Felix Fietkau Feb. 7, 2016, 9:08 a.m. UTC | #2

On 2016-02-07 08:25, Emmanuel Grumbach wrote:
> On Fri, Feb 5, 2016 at 12:41 PM, Felix Fietkau <nbd@openwrt.org> wrote:
>> Requires software tx queueing support. frag_list support (for zero-copy)
>> is optional.
>>
>> Signed-off-by: Felix Fietkau <nbd@openwrt.org>
> 
> Looks nice!
> This would allow us to create aggregates of TCP Acks, the problem is
> that when you are mostly receiving data, the hardware queues are
> pretty much empty (nothing besides the TCP Acks which should go out
> quickly) so that packets don't pile up in the software queues and
> hence you don't have enough material to build an A-MSDU.
> I guess that for AP oriented devices, this is ideal solution since you
> can't rely on TSO (packets are not locally generated) and this allows
> to build an A-MSDU without adding more latency since you build an
> A-MSDU with packets that are already in the queue waiting instead of
> delaying transmission of the first packet.

◆ ◆ ◆

◆ Work to complete: Continue the mailing-list exchange about building A-MSDUs from software tx queues, picking up right after its last line.

◆ The data:

◆ ◆ ◆

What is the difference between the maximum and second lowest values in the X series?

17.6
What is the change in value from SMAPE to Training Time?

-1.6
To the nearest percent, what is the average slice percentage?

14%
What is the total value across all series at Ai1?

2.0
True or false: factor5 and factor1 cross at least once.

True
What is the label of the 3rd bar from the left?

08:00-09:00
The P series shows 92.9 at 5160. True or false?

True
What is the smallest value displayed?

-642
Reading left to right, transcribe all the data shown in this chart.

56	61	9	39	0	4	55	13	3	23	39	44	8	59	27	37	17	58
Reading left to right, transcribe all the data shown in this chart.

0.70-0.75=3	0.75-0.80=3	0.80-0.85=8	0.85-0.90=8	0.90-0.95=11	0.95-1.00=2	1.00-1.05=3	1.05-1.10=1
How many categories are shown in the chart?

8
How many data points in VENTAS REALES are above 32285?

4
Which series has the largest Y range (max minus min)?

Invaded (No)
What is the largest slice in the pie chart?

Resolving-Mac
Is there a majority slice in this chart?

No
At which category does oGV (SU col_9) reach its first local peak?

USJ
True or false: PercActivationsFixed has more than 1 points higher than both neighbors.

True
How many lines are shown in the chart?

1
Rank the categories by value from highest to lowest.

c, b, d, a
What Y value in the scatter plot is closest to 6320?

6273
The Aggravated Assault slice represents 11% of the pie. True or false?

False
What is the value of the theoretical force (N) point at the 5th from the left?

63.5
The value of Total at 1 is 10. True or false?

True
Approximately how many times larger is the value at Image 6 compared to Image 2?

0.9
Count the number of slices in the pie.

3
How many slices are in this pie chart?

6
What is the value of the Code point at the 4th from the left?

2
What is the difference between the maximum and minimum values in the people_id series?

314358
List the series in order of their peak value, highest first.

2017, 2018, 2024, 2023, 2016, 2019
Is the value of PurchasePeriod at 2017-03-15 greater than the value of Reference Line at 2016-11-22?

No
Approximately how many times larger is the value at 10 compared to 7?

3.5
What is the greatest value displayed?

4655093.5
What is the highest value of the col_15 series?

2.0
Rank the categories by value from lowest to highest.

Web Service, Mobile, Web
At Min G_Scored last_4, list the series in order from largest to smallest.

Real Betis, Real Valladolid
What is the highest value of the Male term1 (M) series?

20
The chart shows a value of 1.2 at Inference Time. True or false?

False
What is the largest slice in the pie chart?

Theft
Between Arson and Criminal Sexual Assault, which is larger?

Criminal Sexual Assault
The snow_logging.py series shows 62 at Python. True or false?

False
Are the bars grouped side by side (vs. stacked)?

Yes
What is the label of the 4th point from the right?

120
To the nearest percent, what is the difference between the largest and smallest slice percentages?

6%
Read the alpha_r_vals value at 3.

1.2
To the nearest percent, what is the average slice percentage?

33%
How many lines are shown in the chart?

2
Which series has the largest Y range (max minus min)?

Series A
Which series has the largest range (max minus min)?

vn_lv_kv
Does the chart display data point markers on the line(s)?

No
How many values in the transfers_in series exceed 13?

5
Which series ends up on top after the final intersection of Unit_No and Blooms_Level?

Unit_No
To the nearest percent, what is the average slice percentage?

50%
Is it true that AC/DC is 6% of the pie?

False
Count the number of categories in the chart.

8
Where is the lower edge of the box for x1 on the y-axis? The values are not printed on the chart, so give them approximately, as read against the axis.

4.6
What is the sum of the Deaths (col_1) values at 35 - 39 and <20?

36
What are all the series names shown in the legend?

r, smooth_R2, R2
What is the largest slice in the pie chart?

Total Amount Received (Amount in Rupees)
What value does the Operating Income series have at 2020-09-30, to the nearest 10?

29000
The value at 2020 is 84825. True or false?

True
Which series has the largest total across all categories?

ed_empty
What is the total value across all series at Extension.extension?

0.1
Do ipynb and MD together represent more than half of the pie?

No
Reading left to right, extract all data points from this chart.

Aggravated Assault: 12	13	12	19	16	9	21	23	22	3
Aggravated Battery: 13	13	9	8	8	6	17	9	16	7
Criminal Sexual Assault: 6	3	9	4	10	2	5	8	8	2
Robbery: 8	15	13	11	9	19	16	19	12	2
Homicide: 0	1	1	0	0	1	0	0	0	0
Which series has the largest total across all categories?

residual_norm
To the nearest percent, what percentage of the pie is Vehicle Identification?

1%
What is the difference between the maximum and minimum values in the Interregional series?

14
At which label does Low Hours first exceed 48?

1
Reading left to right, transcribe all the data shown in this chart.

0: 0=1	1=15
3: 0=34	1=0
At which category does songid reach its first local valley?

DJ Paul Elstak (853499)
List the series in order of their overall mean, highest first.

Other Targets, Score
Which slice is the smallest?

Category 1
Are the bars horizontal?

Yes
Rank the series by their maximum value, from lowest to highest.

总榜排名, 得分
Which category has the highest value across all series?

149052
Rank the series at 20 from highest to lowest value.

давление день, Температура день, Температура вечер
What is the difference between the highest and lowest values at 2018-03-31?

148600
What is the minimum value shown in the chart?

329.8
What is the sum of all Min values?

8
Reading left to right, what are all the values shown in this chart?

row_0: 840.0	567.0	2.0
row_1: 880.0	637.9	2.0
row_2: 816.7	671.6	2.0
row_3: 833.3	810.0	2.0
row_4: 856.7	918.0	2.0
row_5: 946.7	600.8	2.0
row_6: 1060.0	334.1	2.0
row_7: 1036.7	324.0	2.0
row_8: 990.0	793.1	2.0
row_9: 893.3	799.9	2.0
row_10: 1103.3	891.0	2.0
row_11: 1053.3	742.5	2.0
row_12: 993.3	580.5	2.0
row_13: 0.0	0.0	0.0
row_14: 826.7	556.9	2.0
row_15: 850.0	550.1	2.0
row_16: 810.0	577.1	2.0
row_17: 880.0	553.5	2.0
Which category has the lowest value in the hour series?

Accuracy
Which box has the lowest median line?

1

◆ ◆ ◆

◆ Result for this exercise:
> IIRC, the latter was the approach chose by the new Marvell driver
> posted a few weeks ago. This approach is better in my eyes.
> For iwlwifi which is much more station oriented (of GO which is
> basically an AP with locally generated traffic), I took the TSO
> approach. I guess we could try to change iwlwifi to use your tx
> queues, and check how that works. This would allow us to have A-MSDU
> on bridged traffic as well, although this use case is much less common
> for Intel devices.
Can the iwlwifi firmware maintain per-sta per-tid queues? Because that
way you would get the most benefits from using that tx queueing
infrastructure.

>> +
>> +static bool ieee80211_amsdu_aggregate(struct ieee80211_sub_if_data *sdata,
>> +                                     struct sta_info *sta,
>> +                                     struct ieee80211_fast_tx *fast_tx,
>> +                                     struct sk_buff *skb)
>> +{
>> +       struct ieee80211_local *local = sdata->local;
>> +       u8 tid = skb->priority & IEEE80211_QOS_CTL_TAG1D_MASK;
>> +       struct ieee80211_txq *txq = sta->sta.txq[tid];
>> +       struct txq_info *txqi;
>> +       struct sk_buff **frag_tail, *head;
>> +       int subframe_len = skb->len - ETH_ALEN;
>> +       int max_amsdu_len;
>> +       __be16 len;
>> +       void *data;
>> +       bool ret = false;
>> +       int n = 1;
>> +
>> +       if (!ieee80211_hw_check(&local->hw, TX_AMSDU))
>> +               return false;
>> +
>> +       if (!txq)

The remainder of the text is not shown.